De beslissing is gegrond op de artikelen 10, 57 en 141 van het Wetboek van Strafrecht en de artikelen 2, 26 en 55 van de Wet wapens en munitie.
verklaart niet bewezen hetgeen aan verdachte onder feit 1 en feit 2 primair is tenlastegelegd en spreekt hem daarvan vrij;
verklaart het tenlastegelegde bewezen zoals hiervoor is omschreven;
verklaart niet bewezen hetgeen verdachte meer of anders is tenlastegelegd dan hiervoor bewezen is verklaard en spreekt hem daarvan vrij;
verklaart dat het bewezenverklaarde oplevert:
ten aanzien van feit 2 subsidiair:
openlijk in vereniging geweld plegen tegen personen;
ten aanzien van feit 3:
handelen in strijd met artikel 26, eerste lid, van de Wet wapens en munitie en het feit begaan met betrekking tot een vuurwapen van categorie II of categorie III
handelen in strijd met artikel 26, eerste lid, van de Wet wapens en munitie;
verklaart verdachte hiervoor strafbaar en legt op de volgende straf:
gevangenisstraf voor de duur van 2 jaar.
Dit vonnis is gewezen door:
mr. N.M. Spelt, voorzitter,
mr. I.M. Nusselder en mr. P.J. Appelhof, leden,
in tegenwoordigheid van M.J.H. Rijnbeek en mr.
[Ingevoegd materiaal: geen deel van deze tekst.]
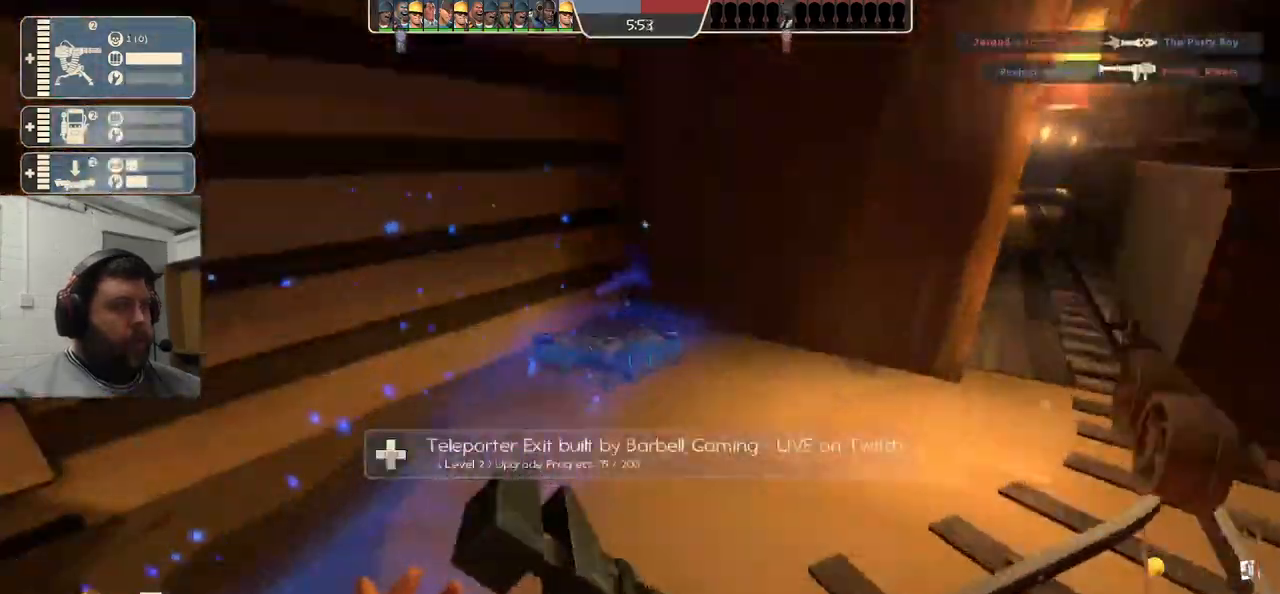
{"dt_ms": 500, "buttons": ["R2"], "left_stick": "center", "right_stick": "up-left", "events": [[250, "left_stick", "up-right"], [267, "R2", "down"], [317, "right_stick", "up-left"], [400, "left_stick", "center"]]}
I.J.M. Weemers, beiden griffier,
en is uitgesproken op 27 april 2011.
1 Eindproces-verbaal p. 2669-2683, p. 2699-2704, p. 5622 en p. 5799.
2 Tapgesprek d.d. 6 juli 2009 te 11:02:06 uur met nummer 275751962, eindproces-verbaal p. 4960 e.v.
3 Proces-verbaal sporenonderzoek plaats delict, opgemaakt en ondertekend d.d. 25 september 2009 door verbalisanten [verbalisant 1] en [verbalisant 2], eindproces-verbaal p. 4283.
4 Verklaring verdachte d.d. 22 april 2009, eindproces-verbaal p. 2430-2432
5 Verklaring verdachte d.d. 23 april 2009, eindproces-verbaal p. 3490-3491.
6 Verklaring [getuige 4]d.d. 5 augustus 2009, eindproces-verbaal p. 3673-3674 en 3676-3677.
7 Verklaring [getuige 5]d.d. 25 april 2009, eindproces-verbaal p. 3969-3971.
8 Verklaring [getuige 6]d.d. 9 april 2009, eindproces-verbaal p. 4005-4007.
9 Verklaring [getuige 6]d.d. 6 oktober 2009, eindproces-verbaal p. 4019.
10 Verklaring [getuige 7]d.d. 9 april 2009, eindproces-verbaal p. 1913-1914.
11 Verklaring [getuige 2]d.d. 10 april 2009, eindproces-verbaal p. 2767.
12 Verklaring [getuige 2]afgelegd d.d. 11 februari 2010 bij de rechter-commissaris.
13 Verklaring [getuige 3] d.d. 10 april 2009, eindproces-verbaal p. 2867-2868.
14 Verklaring [getuige 3] afgelegd d.d. 18 januari 2010 bij de rechter-commissaris.
15 Verklaring [getuige 8]d.d. 13 april 2009, eindproces-verbaal p. 1942-1944, 2896-2898.
16 Verklaring [getuige 9]d.d. 11 april 2009, eindproces-verbaal p. 2951-2955.
17 Verklaring [getuige 1] d.d. 10 april 2009, eindproces-verbaal p. 824-825 en 3142-3146.
18 Verklaring [getuige 1] d.d. 28 september 2009, eindproces-verbaal p. 3150.